Un sourire sinistre se dessine sur le visage de l’ancien ange.

 

-          Oh oui ! J’imagine bien sa tête. Je vais la tourmenter jusqu’à la rendre dingue. Mais il en reste trois.

-          Tu pourrais en mettre un près de Marika.

-          Tu es cruel, ma douce Marika n’est plus.

-          Tu ne m’écoutes pas ! Ici pas d’espace-temps comme sur la Terre. Si je veux, elle vit… Ou pas ! Alors, qu’en penses-tu ?

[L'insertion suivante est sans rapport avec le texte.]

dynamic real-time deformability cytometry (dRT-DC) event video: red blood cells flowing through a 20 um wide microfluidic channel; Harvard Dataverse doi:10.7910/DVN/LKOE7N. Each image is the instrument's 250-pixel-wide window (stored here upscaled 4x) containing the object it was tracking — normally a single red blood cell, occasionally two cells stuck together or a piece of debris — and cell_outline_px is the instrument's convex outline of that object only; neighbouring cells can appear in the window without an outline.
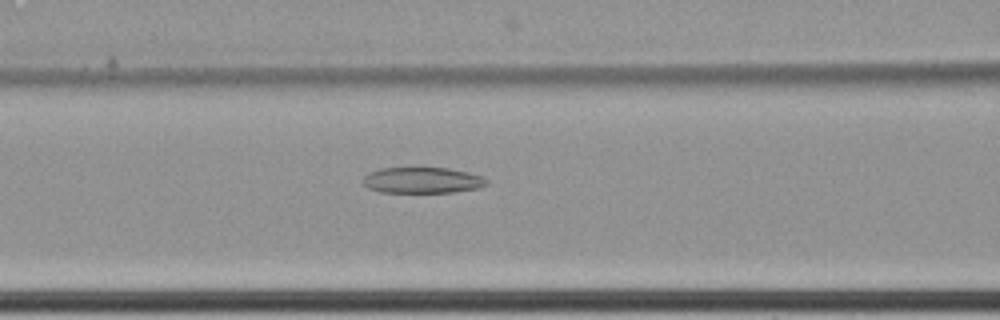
{"species": "common noctule bat (a hibernating species)", "species_latin": "Nyctalus noctula", "temperature_condition": "cold", "stored_images_in_passage": 38, "camera_frame_rate_fps": 3000, "um_per_image_px": 0.085, "animal": {"sex": "female", "body_mass_g": 22.7, "forearm_length_mm": 54.2}, "frame": {"image": 1, "passage_image": 7, "time_ms": 2.0, "image_size_px": [1000, 320], "cell_outline_px": [[488, 184], [480, 188], [452, 192], [380, 192], [368, 188], [364, 184], [364, 176], [368, 172], [380, 168], [448, 168], [468, 172], [484, 176], [488, 180]], "centroid_in_image_um": [35.93, 15.32], "position_along_channel_um": 130.7, "area_um2": 18.79}}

-          J’y retourne en courant.

-          Quel morceau, veux-tu y envoyer ?

-          Mes testicules bien sûr. Je n’imagine pas les utiliser avec ma mégère cela lui ferait trop plaisir.

-          Et pour elle, quel morceau ?

-          Mon pied au cul, je m’en réjouis d’avance.

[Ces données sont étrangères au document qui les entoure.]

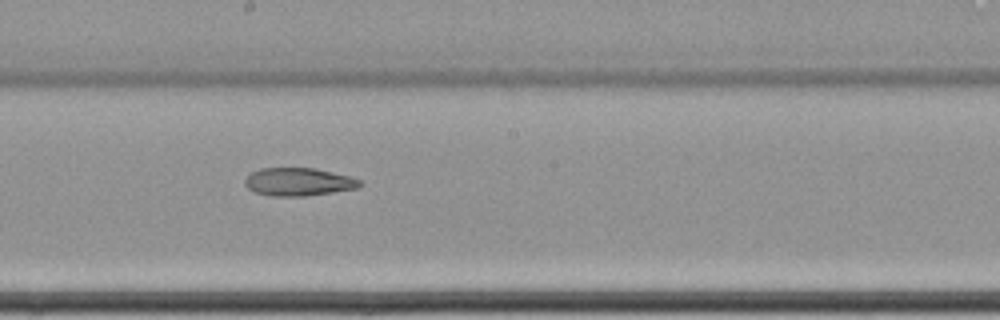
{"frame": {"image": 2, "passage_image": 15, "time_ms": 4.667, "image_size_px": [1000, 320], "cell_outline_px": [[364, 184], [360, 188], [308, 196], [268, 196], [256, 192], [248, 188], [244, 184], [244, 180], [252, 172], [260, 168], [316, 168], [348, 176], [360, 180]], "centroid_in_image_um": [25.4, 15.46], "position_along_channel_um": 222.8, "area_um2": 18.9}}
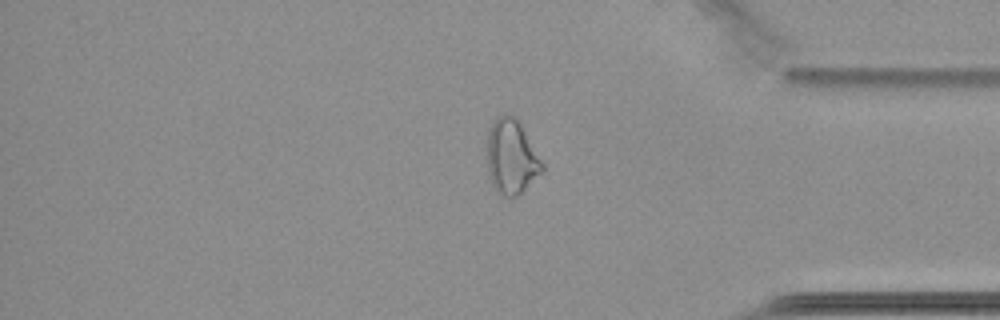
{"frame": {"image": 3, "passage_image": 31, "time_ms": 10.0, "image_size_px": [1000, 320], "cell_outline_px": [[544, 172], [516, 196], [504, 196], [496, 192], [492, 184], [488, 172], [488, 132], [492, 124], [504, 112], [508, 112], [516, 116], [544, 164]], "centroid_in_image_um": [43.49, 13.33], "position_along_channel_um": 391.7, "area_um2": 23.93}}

-          Et les autres ? Où vas-tu les mettre ?

-          Je l’ignore.

-          Laisse-moi faire, cela va m’amuser. Tu pourrais en placer un près de tes enfants et l’autre près de ton banquier.

-          Mon banquier ! Pour quoi faire ?

-          Tu n’as pas envie de savoir ce qu’il pense de toi ?

-          Oh lui, il m’adore ! On jouait tous les samedis au golf. On s’est même payé quelques jolies call-girls ensemble.

-          Un bon copain alors !

-          C’est ça.

 

Une fois encore la lumière s’éteint.

 

Acte 2 – scène 3

 

La lumière revient et notre ange est dans une chambre qu’il connait bien puisque c’est la sienne. Dans le lit, sa femme et son copain, le banquier, vivent un moment très, très chaud.

 

-          Oh ! La morue. Elle ne respecte rien.

-          Attends ! Le meilleur reste à venir.

-          Tu es certaine que les flics ne trouveront rien ?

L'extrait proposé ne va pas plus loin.